Xerox (NYSE:XRX), a leading provider of business process and document management services, is set to report its fourth-quarter earnings on Jan. 24. The company is split into two segments: a growing services business and declining document technology business, with services now making up a little more than half of the company's total revenue. With opportunities to grow the services business in industries like health care, Xerox will continue to diversify away from its legacy copying and printing business going forward. Here's what to expect from Xerox's earnings report.
What analysts are expecting
Revenue is expected to fall by 4.7% in the fourth quarter and by 3.9% for the full year, although analysts anticipate a return to growth in 2014. In the third quarter, revenue was flat compared to 2012, with the services business growing by 3% and the document technology business shrinking by 4%. If analysts are correct, then both segments will likely shrink during the fourth quarter.

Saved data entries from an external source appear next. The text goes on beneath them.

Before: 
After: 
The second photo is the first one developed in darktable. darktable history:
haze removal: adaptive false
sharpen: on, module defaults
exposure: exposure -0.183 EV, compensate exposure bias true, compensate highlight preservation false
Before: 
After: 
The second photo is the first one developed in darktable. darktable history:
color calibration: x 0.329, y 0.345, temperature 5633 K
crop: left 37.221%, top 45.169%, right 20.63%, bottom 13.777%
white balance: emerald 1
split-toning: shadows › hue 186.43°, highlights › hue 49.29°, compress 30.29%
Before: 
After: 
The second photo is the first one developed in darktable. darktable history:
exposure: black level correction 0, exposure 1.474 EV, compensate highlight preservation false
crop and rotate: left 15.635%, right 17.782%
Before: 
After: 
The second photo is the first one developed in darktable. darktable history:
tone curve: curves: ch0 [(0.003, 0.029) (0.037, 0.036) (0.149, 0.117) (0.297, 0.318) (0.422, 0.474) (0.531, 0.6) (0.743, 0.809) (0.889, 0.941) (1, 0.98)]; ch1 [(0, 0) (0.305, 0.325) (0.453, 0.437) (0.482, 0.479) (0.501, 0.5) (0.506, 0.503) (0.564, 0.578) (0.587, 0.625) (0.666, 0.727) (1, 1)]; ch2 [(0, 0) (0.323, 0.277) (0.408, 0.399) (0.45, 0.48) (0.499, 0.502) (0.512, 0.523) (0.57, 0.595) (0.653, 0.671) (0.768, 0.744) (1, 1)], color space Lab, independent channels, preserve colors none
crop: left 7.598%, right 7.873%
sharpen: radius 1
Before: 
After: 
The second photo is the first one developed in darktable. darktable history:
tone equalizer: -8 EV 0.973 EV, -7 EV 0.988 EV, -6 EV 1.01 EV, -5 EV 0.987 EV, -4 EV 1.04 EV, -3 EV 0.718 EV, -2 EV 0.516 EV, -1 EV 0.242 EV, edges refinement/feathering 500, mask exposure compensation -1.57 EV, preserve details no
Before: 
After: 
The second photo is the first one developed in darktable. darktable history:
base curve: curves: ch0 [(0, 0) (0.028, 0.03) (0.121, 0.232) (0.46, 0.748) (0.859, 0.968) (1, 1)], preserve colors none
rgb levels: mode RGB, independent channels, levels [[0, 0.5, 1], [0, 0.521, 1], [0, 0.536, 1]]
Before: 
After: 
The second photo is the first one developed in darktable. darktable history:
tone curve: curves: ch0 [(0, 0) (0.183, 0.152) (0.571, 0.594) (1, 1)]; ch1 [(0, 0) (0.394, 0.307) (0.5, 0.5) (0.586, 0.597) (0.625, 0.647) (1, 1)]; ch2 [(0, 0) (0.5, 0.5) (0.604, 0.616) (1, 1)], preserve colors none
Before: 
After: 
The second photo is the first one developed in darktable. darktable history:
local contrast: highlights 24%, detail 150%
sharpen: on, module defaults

EPS is expected to decline by a penny to $0.29 for the quarter, with the full-year EPS rising by 9% to $1.09. This is in the middle of Xerox's prior guidance for the quarter, with tight lower and upper bounds meaning that a significant earnings surprise is unlikely. Margins will have to increase, with revenue declining to hit these EPS numbers, continuing the trend from the third quarter where the services operating margin rose by 0.5 percentage points and the document technology operating margin jumped by 1.3 percentage points.
Keep an eye on margins
The key to the Xerox story is maintaining high margins in the declining document technology business, while focusing on high-margin services. Hewlett-Packard (NYSE:HPQ) competes with Xerox in both segments, and the differences between the two companies says a lot about what Xerox is doing right. While HP's printing business enjoys a higher margin than Xerox, 17.7% compared to 12.1% in each companies' previous quarter, Xerox blows HP away when it comes to services.
Xerox's 9.9% services margin last quarter was more than twice HP's 4.4% services margin and more than triple HP's full-year 2.9% services margin. While HP generates about twice Xerox's services revenue, Xerox manages to generate greater profits.
Investors should keep an eye on margins in both segments. In document technology, there's the potential for Xerox to grow its margins, even as revenue declines. Last quarter, the margin increase was due to increased productivity and savings from restructuring, helped by a 92% increase in sales of Xerox's high-end color systems. In services, while Xerox has far higher margins than HP, this number has declined over the past few years and is now at the low-end of the company's target range. There's plenty of room to improve here as well, with Xerox targeting an increase of 0.5 percentage points in 2014.
Possible dividend increase
Xerox reinstated its dividend in 2008, but the financial crisis led to a stagnant payout over the next few years. The company finally boosted the dividend in 2013, increasing the annual payout by 35%, but there's still plenty of room for further increases. The payout ratio in 2012 was just 18.9%, and the company paid out between 15%-19% of its free cash flow as dividends in 2013, depending on the exact free cash flow result.
With four consecutive payments without a dividend increase, it could be time for Xerox to increase the payout again. Even a double-digit increase would still result in just a small portion of the free cash flow going toward dividends. With the company in a far more stable position than it was during the heart of the recession, I wouldn't be surprised to see a dividend increase at some point this year.
The bottom line
Xerox's fourth quarter will likely be weak, with declining revenue and earnings, but the next few years look better. With services slowly accounting for an increasing portion of Xerox's business and plenty of room to improve margins, 4%-5% annual earnings growth in the long-term doesn't seem out of the question.